### [EXERCISE DETAILS]
Pull out every line in the data that has the string "Immobilier" in it.

### [LISTED RECORDS]
□ □ □ □
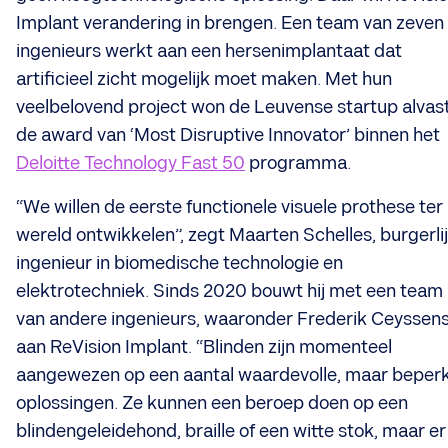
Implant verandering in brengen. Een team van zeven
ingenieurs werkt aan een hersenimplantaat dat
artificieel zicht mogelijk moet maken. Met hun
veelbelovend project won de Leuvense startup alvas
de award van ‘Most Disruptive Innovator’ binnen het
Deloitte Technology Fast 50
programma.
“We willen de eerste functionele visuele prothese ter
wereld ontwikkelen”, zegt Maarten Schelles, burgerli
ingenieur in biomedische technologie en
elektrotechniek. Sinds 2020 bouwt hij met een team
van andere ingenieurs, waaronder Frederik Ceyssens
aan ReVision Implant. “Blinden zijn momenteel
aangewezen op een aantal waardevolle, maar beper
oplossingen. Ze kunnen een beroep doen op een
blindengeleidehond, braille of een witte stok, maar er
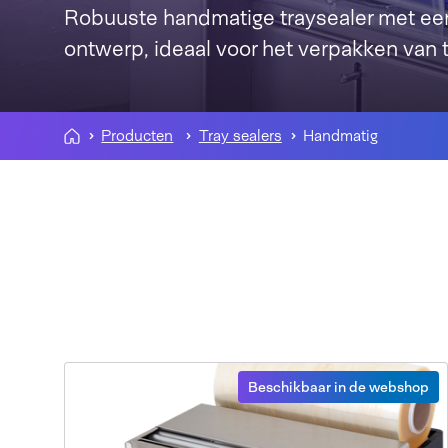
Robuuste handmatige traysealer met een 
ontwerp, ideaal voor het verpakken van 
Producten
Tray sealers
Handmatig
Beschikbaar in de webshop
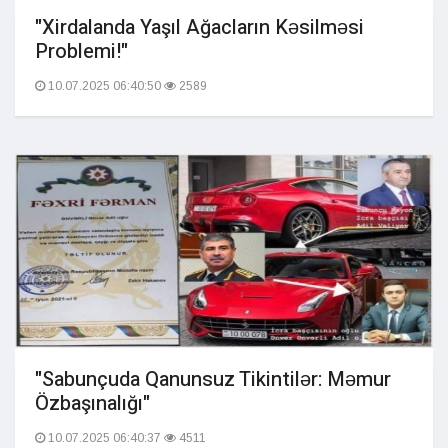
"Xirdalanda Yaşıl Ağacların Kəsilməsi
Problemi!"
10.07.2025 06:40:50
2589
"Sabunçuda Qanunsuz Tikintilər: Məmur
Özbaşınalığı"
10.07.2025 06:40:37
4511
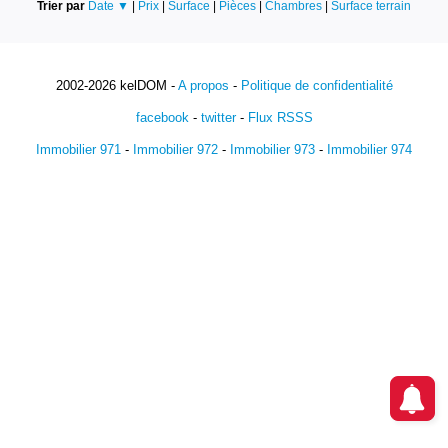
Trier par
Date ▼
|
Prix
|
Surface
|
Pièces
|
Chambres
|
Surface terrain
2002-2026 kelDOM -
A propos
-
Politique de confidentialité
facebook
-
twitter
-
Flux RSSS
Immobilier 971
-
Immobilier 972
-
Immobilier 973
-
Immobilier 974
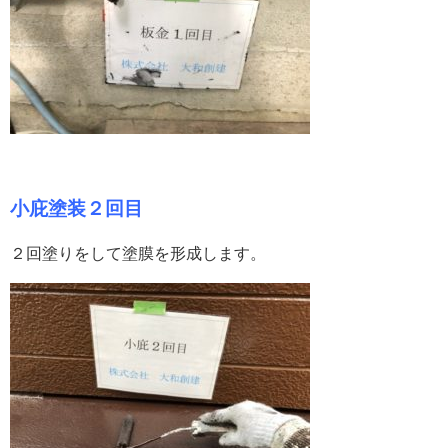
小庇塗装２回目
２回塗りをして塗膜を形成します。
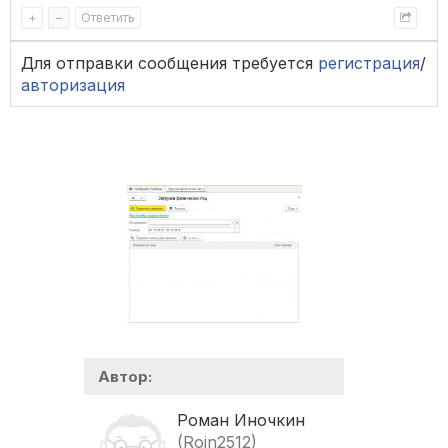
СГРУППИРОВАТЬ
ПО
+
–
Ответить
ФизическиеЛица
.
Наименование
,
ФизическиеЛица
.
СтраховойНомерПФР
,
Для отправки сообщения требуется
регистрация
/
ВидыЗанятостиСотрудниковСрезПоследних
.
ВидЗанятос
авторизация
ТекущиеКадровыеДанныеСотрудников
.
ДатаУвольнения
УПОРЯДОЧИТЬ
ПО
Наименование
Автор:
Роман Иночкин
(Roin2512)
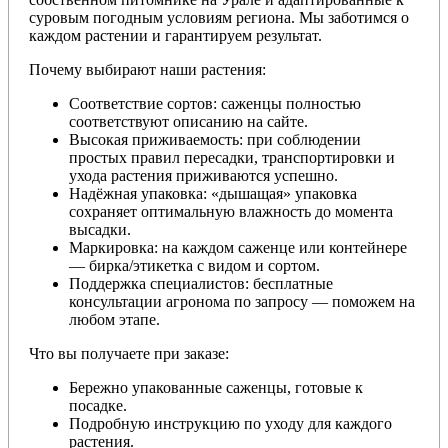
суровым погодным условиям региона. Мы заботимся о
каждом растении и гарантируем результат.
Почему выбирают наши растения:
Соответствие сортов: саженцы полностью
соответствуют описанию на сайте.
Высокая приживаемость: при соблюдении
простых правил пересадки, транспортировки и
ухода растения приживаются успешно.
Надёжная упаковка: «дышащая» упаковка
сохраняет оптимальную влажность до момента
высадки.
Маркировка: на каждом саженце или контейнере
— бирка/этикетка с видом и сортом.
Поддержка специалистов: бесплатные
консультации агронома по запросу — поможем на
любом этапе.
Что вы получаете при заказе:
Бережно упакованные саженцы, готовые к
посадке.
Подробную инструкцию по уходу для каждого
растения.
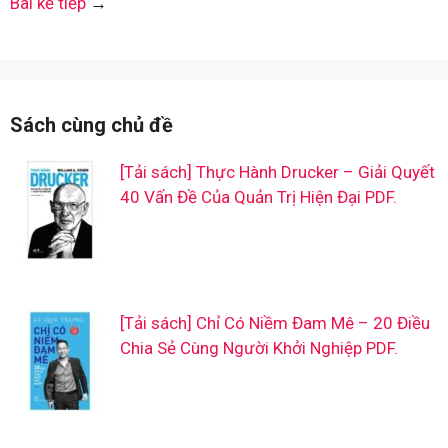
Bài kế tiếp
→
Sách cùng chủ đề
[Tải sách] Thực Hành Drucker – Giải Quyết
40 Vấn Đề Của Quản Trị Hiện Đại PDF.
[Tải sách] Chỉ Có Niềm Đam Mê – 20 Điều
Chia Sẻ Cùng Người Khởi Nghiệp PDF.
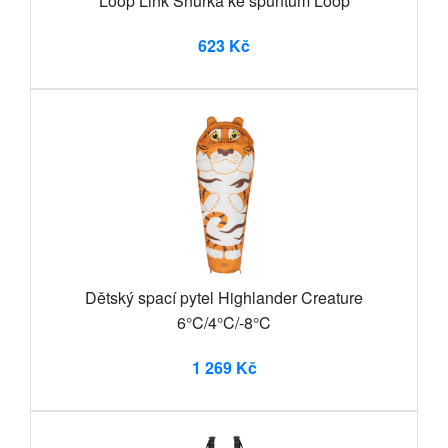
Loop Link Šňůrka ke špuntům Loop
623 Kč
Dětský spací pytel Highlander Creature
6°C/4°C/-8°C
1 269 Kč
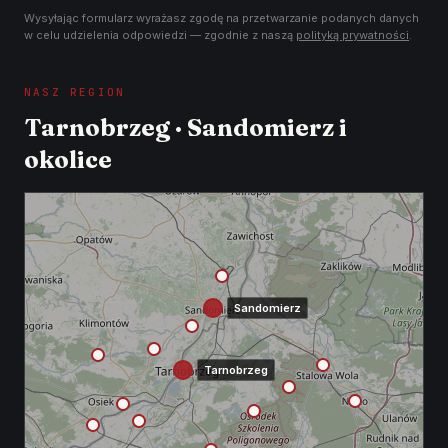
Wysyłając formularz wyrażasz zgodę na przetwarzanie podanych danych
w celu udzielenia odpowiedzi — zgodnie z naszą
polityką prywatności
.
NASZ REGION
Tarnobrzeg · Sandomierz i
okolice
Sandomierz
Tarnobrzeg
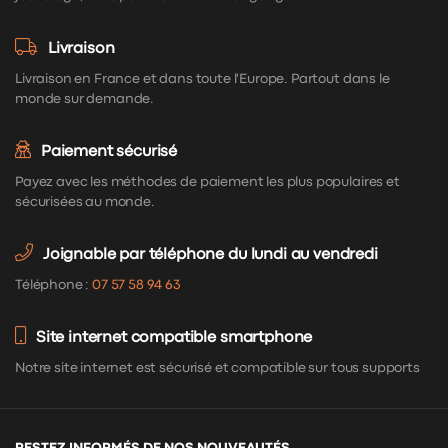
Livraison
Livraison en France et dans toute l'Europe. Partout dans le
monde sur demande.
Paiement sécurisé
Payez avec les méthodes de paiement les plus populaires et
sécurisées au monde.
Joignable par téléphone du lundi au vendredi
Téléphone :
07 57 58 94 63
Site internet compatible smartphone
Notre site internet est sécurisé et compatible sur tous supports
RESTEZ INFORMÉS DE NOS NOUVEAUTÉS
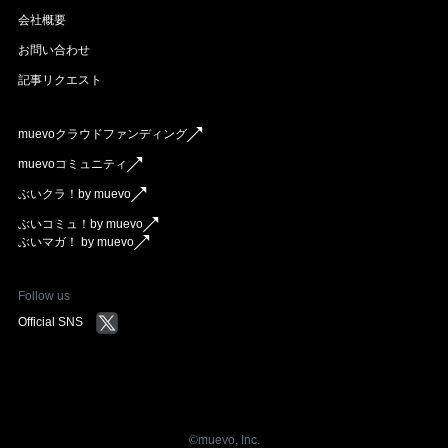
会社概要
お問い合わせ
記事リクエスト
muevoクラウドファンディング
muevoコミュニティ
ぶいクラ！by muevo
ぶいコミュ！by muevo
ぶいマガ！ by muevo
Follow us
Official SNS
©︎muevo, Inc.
□ □ □ □
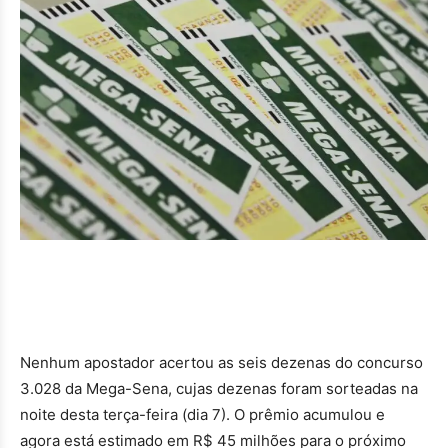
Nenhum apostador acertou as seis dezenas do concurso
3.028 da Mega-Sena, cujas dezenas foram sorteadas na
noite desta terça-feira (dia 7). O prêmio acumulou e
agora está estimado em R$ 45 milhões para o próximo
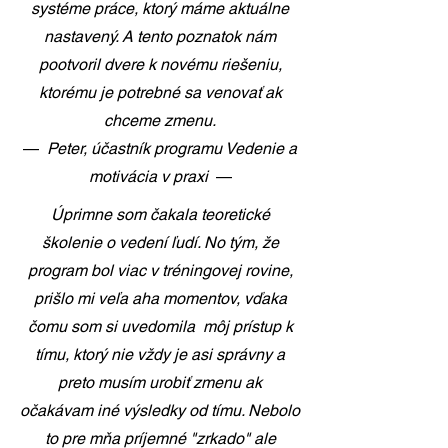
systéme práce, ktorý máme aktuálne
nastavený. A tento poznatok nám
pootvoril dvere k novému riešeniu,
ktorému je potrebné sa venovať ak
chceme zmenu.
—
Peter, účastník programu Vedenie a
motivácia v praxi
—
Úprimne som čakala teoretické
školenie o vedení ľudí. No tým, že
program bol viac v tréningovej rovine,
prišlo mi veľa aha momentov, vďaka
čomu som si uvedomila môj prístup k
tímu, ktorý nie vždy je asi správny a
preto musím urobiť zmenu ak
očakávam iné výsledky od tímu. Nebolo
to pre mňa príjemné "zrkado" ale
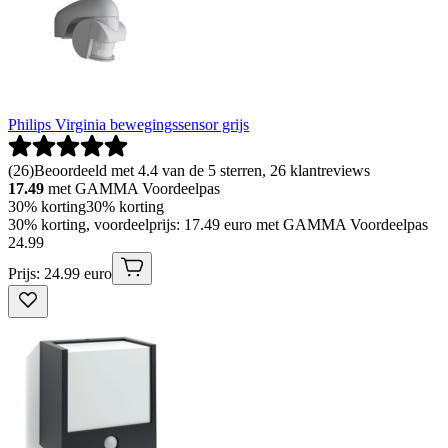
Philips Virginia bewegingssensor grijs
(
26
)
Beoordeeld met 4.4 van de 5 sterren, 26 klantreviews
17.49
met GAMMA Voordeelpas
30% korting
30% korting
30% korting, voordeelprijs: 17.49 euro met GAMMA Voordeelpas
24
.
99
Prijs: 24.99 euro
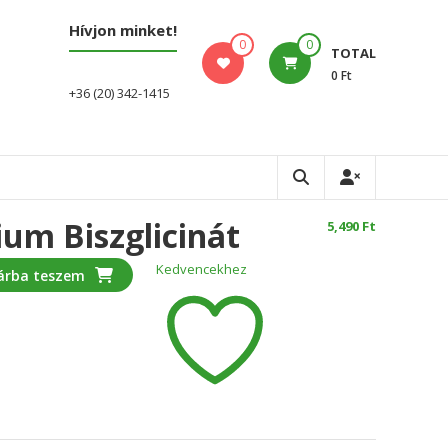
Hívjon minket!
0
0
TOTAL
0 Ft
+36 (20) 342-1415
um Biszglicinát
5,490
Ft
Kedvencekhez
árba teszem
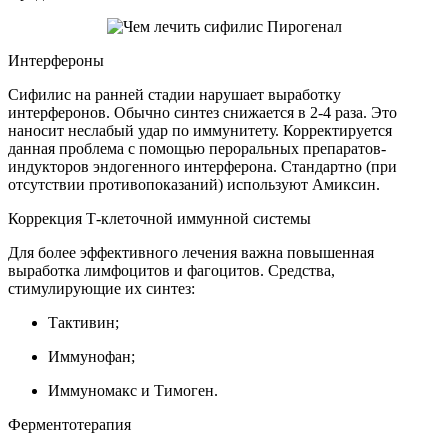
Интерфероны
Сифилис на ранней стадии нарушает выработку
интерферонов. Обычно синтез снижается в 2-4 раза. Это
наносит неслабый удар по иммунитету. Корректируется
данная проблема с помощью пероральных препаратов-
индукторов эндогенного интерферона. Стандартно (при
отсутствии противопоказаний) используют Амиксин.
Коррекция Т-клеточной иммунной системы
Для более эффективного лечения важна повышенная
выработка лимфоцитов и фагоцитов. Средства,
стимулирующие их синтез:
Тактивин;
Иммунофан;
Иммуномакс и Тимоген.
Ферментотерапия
□ □ □ □
### [WRITTEN SOLUTION]
Immobilier 971
Immobilier 972
Immobilier 973
Immobilier 974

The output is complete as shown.